START Records

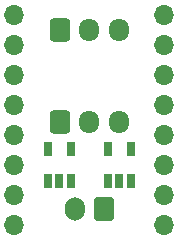
<source format=gbr>
%TF.GenerationSoftware,KiCad,Pcbnew,(6.0.0)*%
%TF.CreationDate,2022-12-15T21:07:09-05:00*%
%TF.ProjectId,Stepstick_Pixel,53746570-7374-4696-936b-5f506978656c,rev?*%
%TF.SameCoordinates,Original*%
%TF.FileFunction,Soldermask,Bot*%
%TF.FilePolarity,Negative*%
%FSLAX46Y46*%
G04 Gerber Fmt 4.6, Leading zero omitted, Abs format (unit mm)*
G04 Created by KiCad (PCBNEW (6.0.0)) date 2022-12-15 21:07:09*
%MOMM*%
%LPD*%
G01*
G04 APERTURE LIST*
G04 Aperture macros list*
%AMRoundRect*
0 Rectangle with rounded corners*
0 $1 Rounding radius*
0 $2 $3 $4 $5 $6 $7 $8 $9 X,Y pos of 4 corners*
0 Add a 4 corners polygon primitive as box body*
4,1,4,$2,$3,$4,$5,$6,$7,$8,$9,$2,$3,0*
0 Add four circle primitives for the rounded corners*
1,1,$1+$1,$2,$3*
1,1,$1+$1,$4,$5*
1,1,$1+$1,$6,$7*
1,1,$1+$1,$8,$9*
0 Add four rect primitives between the rounded corners*
20,1,$1+$1,$2,$3,$4,$5,0*
20,1,$1+$1,$4,$5,$6,$7,0*
20,1,$1+$1,$6,$7,$8,$9,0*
20,1,$1+$1,$8,$9,$2,$3,0*%
G04 Aperture macros list end*
%ADD10RoundRect,0.250000X-0.600000X-0.725000X0.600000X-0.725000X0.600000X0.725000X-0.600000X0.725000X0*%
%ADD11O,1.700000X1.950000*%
%ADD12O,1.700000X1.700000*%
%ADD13RoundRect,0.250000X0.600000X0.750000X-0.600000X0.750000X-0.600000X-0.750000X0.600000X-0.750000X0*%
%ADD14O,1.700000X2.000000*%
%ADD15RoundRect,0.070000X0.300000X0.525000X-0.300000X0.525000X-0.300000X-0.525000X0.300000X-0.525000X0*%
G04 APERTURE END LIST*
D10*
%TO.C,J4*%
X130850000Y-80120000D03*
D11*
X133350000Y-80120000D03*
X135850000Y-80120000D03*
%TD*%
D12*
%TO.C,U3*%
X127000000Y-71120000D03*
X127000000Y-73660000D03*
X127000000Y-76200000D03*
X127000000Y-78740000D03*
X127000000Y-81280000D03*
X127000000Y-83820000D03*
X127000000Y-86360000D03*
X127000000Y-88900000D03*
X139700000Y-88900000D03*
X139700000Y-86360000D03*
X139700000Y-83820000D03*
X139700000Y-81280000D03*
X139700000Y-78740000D03*
X139700000Y-76200000D03*
X139700000Y-73660000D03*
X139700000Y-71120000D03*
%TD*%
D13*
%TO.C,J5*%
X134600000Y-87520000D03*
D14*
X132100000Y-87520000D03*
%TD*%
D10*
%TO.C,J3*%
X130850000Y-72373000D03*
D11*
X133350000Y-72373000D03*
X135850000Y-72373000D03*
%TD*%
D15*
%TO.C,U2*%
X136840000Y-85170000D03*
X135890000Y-85170000D03*
X134940000Y-85170000D03*
X134940000Y-82470000D03*
X136840000Y-82470000D03*
%TD*%
%TO.C,U1*%
X131760000Y-85170000D03*
X130810000Y-85170000D03*
X129860000Y-85170000D03*
X129860000Y-82470000D03*
X131760000Y-82470000D03*
%TD*%
M02*

</source>
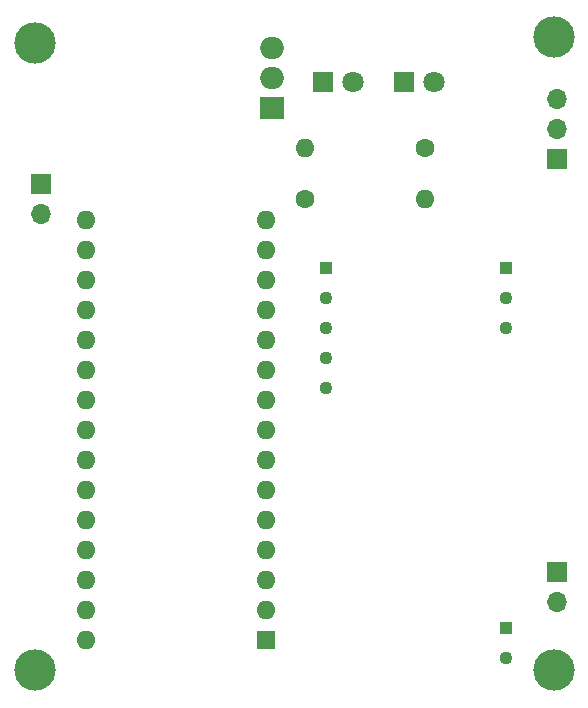
<source format=gbr>
%TF.GenerationSoftware,KiCad,Pcbnew,7.0.5*%
%TF.CreationDate,2024-02-22T14:35:59-05:00*%
%TF.ProjectId,ControlAcceso,436f6e74-726f-46c4-9163-6365736f2e6b,rev?*%
%TF.SameCoordinates,Original*%
%TF.FileFunction,Copper,L1,Top*%
%TF.FilePolarity,Positive*%
%FSLAX46Y46*%
G04 Gerber Fmt 4.6, Leading zero omitted, Abs format (unit mm)*
G04 Created by KiCad (PCBNEW 7.0.5) date 2024-02-22 14:35:59*
%MOMM*%
%LPD*%
G01*
G04 APERTURE LIST*
%TA.AperFunction,ComponentPad*%
%ADD10R,1.700000X1.700000*%
%TD*%
%TA.AperFunction,ComponentPad*%
%ADD11O,1.700000X1.700000*%
%TD*%
%TA.AperFunction,ComponentPad*%
%ADD12R,1.800000X1.800000*%
%TD*%
%TA.AperFunction,ComponentPad*%
%ADD13C,1.800000*%
%TD*%
%TA.AperFunction,ComponentPad*%
%ADD14C,3.500000*%
%TD*%
%TA.AperFunction,ComponentPad*%
%ADD15R,1.600000X1.600000*%
%TD*%
%TA.AperFunction,ComponentPad*%
%ADD16O,1.600000X1.600000*%
%TD*%
%TA.AperFunction,ComponentPad*%
%ADD17C,1.108000*%
%TD*%
%TA.AperFunction,ComponentPad*%
%ADD18R,1.108000X1.108000*%
%TD*%
%TA.AperFunction,ComponentPad*%
%ADD19C,1.600000*%
%TD*%
%TA.AperFunction,ComponentPad*%
%ADD20R,2.000000X1.905000*%
%TD*%
%TA.AperFunction,ComponentPad*%
%ADD21O,2.000000X1.905000*%
%TD*%
G04 APERTURE END LIST*
D10*
%TO.P,ANT1,1,Pin_1*%
%TO.N,Net-(ANT1-Pin_1)*%
X242125000Y-84100000D03*
D11*
%TO.P,ANT1,2,Pin_2*%
%TO.N,Net-(ANT1-Pin_2)*%
X242125000Y-86640000D03*
%TD*%
D12*
%TO.P,D2,1,K*%
%TO.N,GND*%
X222310000Y-42660000D03*
D13*
%TO.P,D2,2,A*%
%TO.N,Net-(D2-A)*%
X224850000Y-42660000D03*
%TD*%
D14*
%TO.P,,1*%
%TO.N,N/C*%
X197866000Y-92456000D03*
%TD*%
D12*
%TO.P,D1,1,K*%
%TO.N,GND*%
X229108000Y-42672000D03*
D13*
%TO.P,D1,2,A*%
%TO.N,Net-(D1-A)*%
X231648000Y-42672000D03*
%TD*%
D14*
%TO.P,,1*%
%TO.N,N/C*%
X197866000Y-39370000D03*
%TD*%
D15*
%TO.P,A1,1,D1/TX*%
%TO.N,unconnected-(A1-D1{slash}TX-Pad1)*%
X217424000Y-89916000D03*
D16*
%TO.P,A1,2,D0/RX*%
%TO.N,unconnected-(A1-D0{slash}RX-Pad2)*%
X217424000Y-87376000D03*
%TO.P,A1,3,~{RESET}*%
%TO.N,unconnected-(A1-~{RESET}-Pad3)*%
X217424000Y-84836000D03*
%TO.P,A1,4,GND*%
%TO.N,GND*%
X217424000Y-82296000D03*
%TO.P,A1,5,D2*%
%TO.N,unconnected-(A1-D2-Pad5)*%
X217424000Y-79756000D03*
%TO.P,A1,6,D3*%
%TO.N,unconnected-(A1-D3-Pad6)*%
X217424000Y-77216000D03*
%TO.P,A1,7,D4*%
%TO.N,OUT*%
X217424000Y-74676000D03*
%TO.P,A1,8,D5*%
%TO.N,unconnected-(A1-D5-Pad8)*%
X217424000Y-72136000D03*
%TO.P,A1,9,D6*%
%TO.N,unconnected-(A1-D6-Pad9)*%
X217424000Y-69596000D03*
%TO.P,A1,10,D7*%
%TO.N,unconnected-(A1-D7-Pad10)*%
X217424000Y-67056000D03*
%TO.P,A1,11,D8*%
%TO.N,unconnected-(A1-D8-Pad11)*%
X217424000Y-64516000D03*
%TO.P,A1,12,D9*%
%TO.N,unconnected-(A1-D9-Pad12)*%
X217424000Y-61976000D03*
%TO.P,A1,13,D10*%
%TO.N,TX-SERIAL*%
X217424000Y-59436000D03*
%TO.P,A1,14,D11*%
%TO.N,RX-SERIAL*%
X217424000Y-56896000D03*
%TO.P,A1,15,D12*%
%TO.N,LED-ON*%
X217424000Y-54356000D03*
%TO.P,A1,16,D13*%
%TO.N,LED-OFF*%
X202184000Y-54356000D03*
%TO.P,A1,17,3V3*%
%TO.N,3V3*%
X202184000Y-56896000D03*
%TO.P,A1,18,AREF*%
%TO.N,unconnected-(A1-AREF-Pad18)*%
X202184000Y-59436000D03*
%TO.P,A1,19,A0*%
%TO.N,unconnected-(A1-A0-Pad19)*%
X202184000Y-61976000D03*
%TO.P,A1,20,A1*%
%TO.N,unconnected-(A1-A1-Pad20)*%
X202184000Y-64516000D03*
%TO.P,A1,21,A2*%
%TO.N,unconnected-(A1-A2-Pad21)*%
X202184000Y-67056000D03*
%TO.P,A1,22,A3*%
%TO.N,unconnected-(A1-A3-Pad22)*%
X202184000Y-69596000D03*
%TO.P,A1,23,A4*%
%TO.N,unconnected-(A1-A4-Pad23)*%
X202184000Y-72136000D03*
%TO.P,A1,24,A5*%
%TO.N,unconnected-(A1-A5-Pad24)*%
X202184000Y-74676000D03*
%TO.P,A1,25,A6*%
%TO.N,unconnected-(A1-A6-Pad25)*%
X202184000Y-77216000D03*
%TO.P,A1,26,A7*%
%TO.N,unconnected-(A1-A7-Pad26)*%
X202184000Y-79756000D03*
%TO.P,A1,27,+5V*%
%TO.N,+5V*%
X202184000Y-82296000D03*
%TO.P,A1,28,~{RESET}*%
%TO.N,unconnected-(A1-~{RESET}-Pad28)*%
X202184000Y-84836000D03*
%TO.P,A1,29,GND*%
%TO.N,GND*%
X202184000Y-87376000D03*
%TO.P,A1,30,VIN*%
%TO.N,VIN*%
X202184000Y-89916000D03*
%TD*%
D17*
%TO.P,RDM1,ANT1,ANT1*%
%TO.N,Net-(ANT1-Pin_2)*%
X237744000Y-91397500D03*
D18*
%TO.P,RDM1,ANT2,ANT2*%
%TO.N,Net-(ANT1-Pin_1)*%
X237744000Y-88857500D03*
D17*
%TO.P,RDM1,D0,D0*%
%TO.N,unconnected-(RDM1-PadD0)*%
X222504000Y-63457500D03*
%TO.P,RDM1,GND,GND*%
%TO.N,GND*%
X222504000Y-65997500D03*
%TO.P,RDM1,GND1,GND1*%
%TO.N,unconnected-(RDM1-PadGND1)*%
X237744000Y-63457500D03*
D18*
%TO.P,RDM1,LED,LED*%
%TO.N,unconnected-(RDM1-PadLED)*%
X237744000Y-58377500D03*
D17*
%TO.P,RDM1,RX,RX*%
%TO.N,TX-SERIAL*%
X222504000Y-60917500D03*
D18*
%TO.P,RDM1,TX,TX*%
%TO.N,RX-SERIAL*%
X222504000Y-58377500D03*
D17*
%TO.P,RDM1,VCC,VCC*%
%TO.N,+5V*%
X222504000Y-68537500D03*
%TO.P,RDM1,VCC1,VCC1*%
%TO.N,unconnected-(RDM1-PadVCC1)*%
X237744000Y-60917500D03*
%TD*%
D19*
%TO.P,R1,1*%
%TO.N,Net-(D2-A)*%
X230886000Y-48260000D03*
D16*
%TO.P,R1,2*%
%TO.N,LED-OFF*%
X220726000Y-48260000D03*
%TD*%
D20*
%TO.P,U1,1,VI*%
%TO.N,Net-(DC-9V1-Pin_1)*%
X217932000Y-44830000D03*
D21*
%TO.P,U1,2,GND*%
%TO.N,GND*%
X217932000Y-42290000D03*
%TO.P,U1,3,VO*%
%TO.N,VIN*%
X217932000Y-39750000D03*
%TD*%
D10*
%TO.P,Salida1,1,Pin_1*%
%TO.N,+5V*%
X242125000Y-49125000D03*
D11*
%TO.P,Salida1,2,Pin_2*%
%TO.N,OUT*%
X242125000Y-46585000D03*
%TO.P,Salida1,3,Pin_3*%
%TO.N,GND*%
X242125000Y-44045000D03*
%TD*%
D19*
%TO.P,R2,1*%
%TO.N,LED-ON*%
X220726000Y-52578000D03*
D16*
%TO.P,R2,2*%
%TO.N,Net-(D1-A)*%
X230886000Y-52578000D03*
%TD*%
D10*
%TO.P,DC-9V1,1,Pin_1*%
%TO.N,Net-(DC-9V1-Pin_1)*%
X198370000Y-51303000D03*
D11*
%TO.P,DC-9V1,2,Pin_2*%
%TO.N,GND*%
X198370000Y-53843000D03*
%TD*%
D14*
%TO.P,,1*%
%TO.N,N/C*%
X241808000Y-38862000D03*
%TD*%
%TO.P,,1*%
%TO.N,N/C*%
X241808000Y-92456000D03*
%TD*%
M02*

</source>
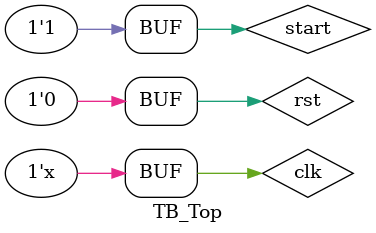
<source format=v>
`timescale 1ns / 1ps


module TB_Top();
reg clk;
reg rst;
reg start;

wire done;
wire tx_out;

Top DUT (
    .clk(clk),
    .reset(rst),
    .start(start),
    .done(done),
    .tx_out(tx_out)
);

initial begin
    clk = 0;
    rst = 0;
    start = 0;
    #10;
    rst = 1;
    #10;
    rst = 0;
    #10;
    start = 1;
end

always #5 clk = ~clk;

endmodule

</source>
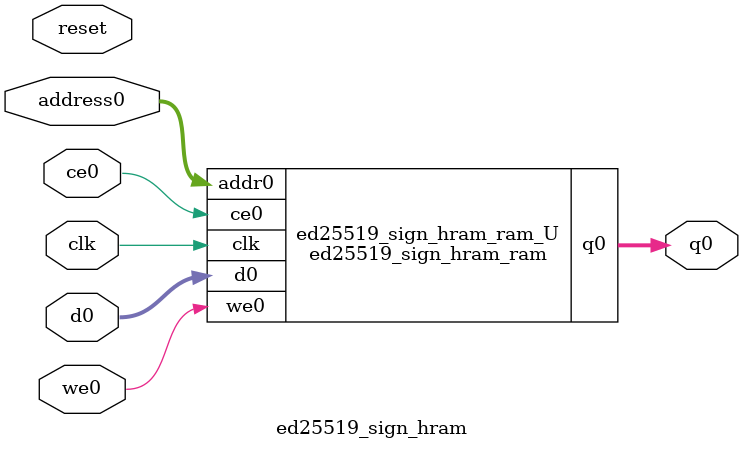
<source format=v>

`timescale 1 ns / 1 ps
module ed25519_sign_hram_ram (addr0, ce0, d0, we0, q0,  clk);

parameter DWIDTH = 8;
parameter AWIDTH = 6;
parameter MEM_SIZE = 64;

input[AWIDTH-1:0] addr0;
input ce0;
input[DWIDTH-1:0] d0;
input we0;
output reg[DWIDTH-1:0] q0;
input clk;

reg [DWIDTH-1:0] ram[0:MEM_SIZE-1];




always @(posedge clk)  
begin 
    if (ce0) 
    begin
        if (we0) 
        begin 
            ram[addr0] <= d0; 
            q0 <= d0;
        end 
        else 
            q0 <= ram[addr0];
    end
end


endmodule


`timescale 1 ns / 1 ps
module ed25519_sign_hram(
    reset,
    clk,
    address0,
    ce0,
    we0,
    d0,
    q0);

parameter DataWidth = 32'd8;
parameter AddressRange = 32'd64;
parameter AddressWidth = 32'd6;
input reset;
input clk;
input[AddressWidth - 1:0] address0;
input ce0;
input we0;
input[DataWidth - 1:0] d0;
output[DataWidth - 1:0] q0;



ed25519_sign_hram_ram ed25519_sign_hram_ram_U(
    .clk( clk ),
    .addr0( address0 ),
    .ce0( ce0 ),
    .d0( d0 ),
    .we0( we0 ),
    .q0( q0 ));

endmodule


</source>
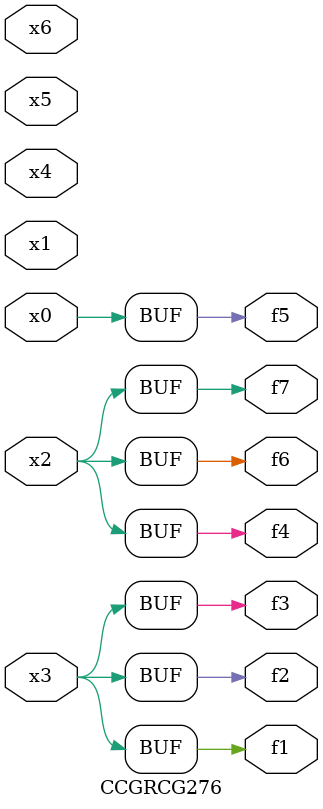
<source format=v>
module CCGRCG276(
	input x0, x1, x2, x3, x4, x5, x6,
	output f1, f2, f3, f4, f5, f6, f7
);
	assign f1 = x3;
	assign f2 = x3;
	assign f3 = x3;
	assign f4 = x2;
	assign f5 = x0;
	assign f6 = x2;
	assign f7 = x2;
endmodule

</source>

END Records

Problem:
Go through the material and tally every line where "four" appears. The number is the whole answer.

Written solution:
2